This month we’ve been looking at Mind-Body Bridging (MBB), an holistic approach to healing and wellness developed by University of Utah researcher, Stanley Block, MD. MBB, which is the core modality utilized in our Mind-Body Workbooks, has been building momentum as research continues to show its efficacy, perhaps most notably among US veteran populations suffering from trauma-related stress and emotion regulation issues.
In Block’s latest workbook, The Mind-Body Workbook for Anger, he outlines three tools to help manage anger, which can be adapted for use in a variety of therapeutic sessions almost regardless of the modality you’re practicing. Whether you’re using cognitive restructuring, mindfulness-based stress reduction, an acceptance-based approach, or any other form of treatment, these tools can easily be incorporated into sessions to help your clients manage their anger. You may recognize some of these tools from other modalities; we feel that one of the greatest strengths of the Mind-Body Workbooks is their unique explanations of popular therapeutic concepts.
Teach your client to notice when a negative thought pops into her mind. Remind her as often as necessary that a thought is just a thought.
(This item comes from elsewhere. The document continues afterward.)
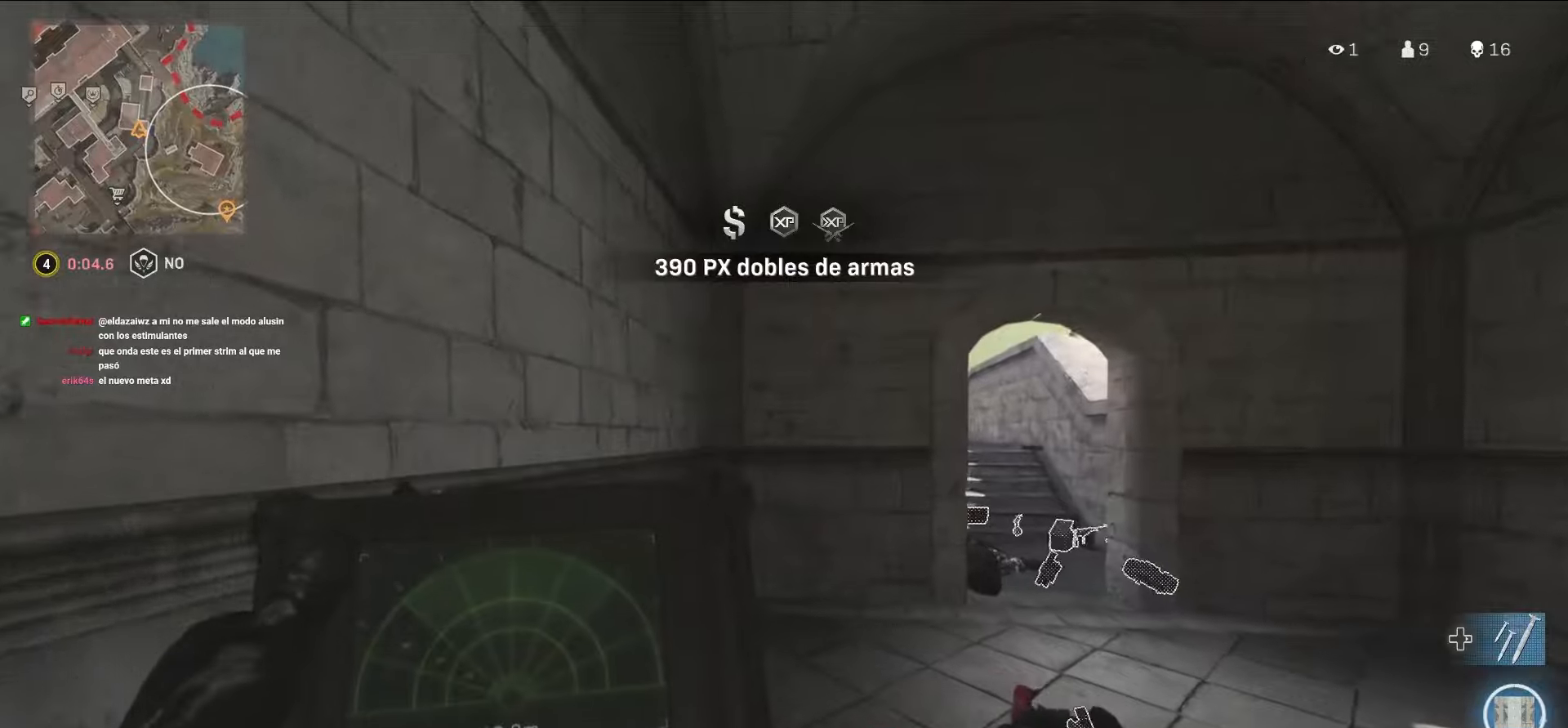
{"buttons": ["L2"], "left_stick": "center", "right_stick": "center", "events": []}
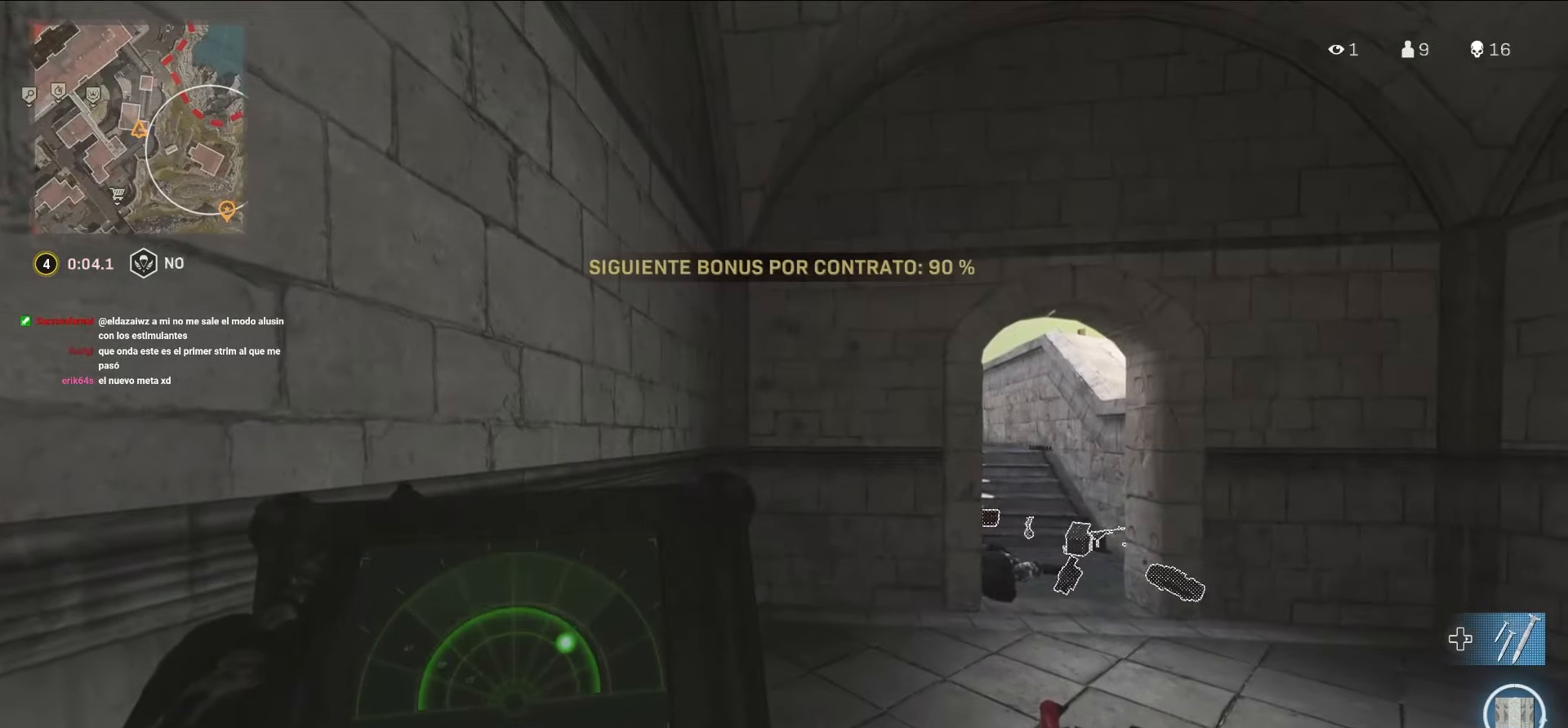
{"buttons": [], "left_stick": "up-right", "right_stick": "down-right", "events": [[83, "left_stick", "up-right"], [166, "left_stick", "right"], [183, "L2", "up"], [216, "right_stick", "right"], [316, "left_stick", "down-right"], [450, "right_stick", "down-right"], [466, "left_stick", "up-right"]]}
Encourage her to label her negative thoughts each time they appear as mere thoughts, and then return to what she was doing. For example, she might have the thought I’ll never control my anger. She can begin learning to distance herself from the thought by saying I’m having the thought, “I’ll never control my anger,” and it’s just a thought.
The mind naturally makes both positive and negative thoughts. No one will ever get rid of the negative thoughts, and most of us know that trying to get rid of them doesn’t work. When the client attempts to push them way, she quickly realizes she is only giving them more energy. Alternately, if she labels them, she begins to see that the nature of a thought is empty—it’s just a thought. This realization will prevent the I-System from taking a thought, spinning a story from it, crossing the mind-body connection, and causing bodily tension. (If you missed our previous posts on the I-System, check them out here and here.) If that had occurred, the thought would have no longer been just a thought, but a state of mind-body distress that might have led to an angry and explosive outburst.
Bridging awareness practices.
Once your client has begun to notice her thoughts and negative self-talk, she can begin the practice of tuning into her senses, and then returning to what she was doing. Explain to her that when her I-System is active, it closes off her senses until all her awareness is focused on her anger. You can use the metaphor of putting one’s hands over the ears to block out any other sound. The I-System not only keeps her from heating the ever-present background sounds, it also keeps her from experiencing her ever-present natural self. Alternately, when she can return to her senses in the moment when anger is triggered, the I-System quiets, allowing her to deal with the challenge of the moment with a calm, ready mind and a relaxed body.
Bridging awareness practices use the sense to build a bridge from a life filled with anger—the powerless self of the I-System—to life lived at its best: the natural self of executive functioning. Anyone can learn to build this bridge.
Like thought labeling and defusion, storyline awareness helps the client catch herself when she is going over stories about negative things that have happened, so that she can recognize them as storylines, and then return to the task at hand. Remind your client that it doesn’t matter if her stories are true or false, positive or negative, because it’s not the negative thoughts themselves that eventually get her down or vice versa; her storylines create mind clutter that fills every cell of her body with tension. It’s the I-System getting hold of her stories that takes her away from the present moment.
For this reason, storyline awareness is an exceptional tool for reducing anger. Storylines aren’t just stories; they have a harmful physical effect on the body, and cloud the mind. Negative storylines tend to define us, and positive ones tend to confine us. All storylines keep us living in the past or dreaming of the future, barring you from the moment and handling what’s happening right now with your natural self in charge.
Teach your client not only to notice her storylines, but to see the damage they do, and allow her awareness to stop the story. When she’s able to place her awareness on the true nature of the storyline, her executive functioning is restored. Between sessions, encourage your client to notice how much of her time storylines swallow up. Remind her that she doesn’t need to push the story away; she just needs to become aware of it. She’ll learn through practice that her sharpening awareness will dissolve the storylines and dissipate their power over her.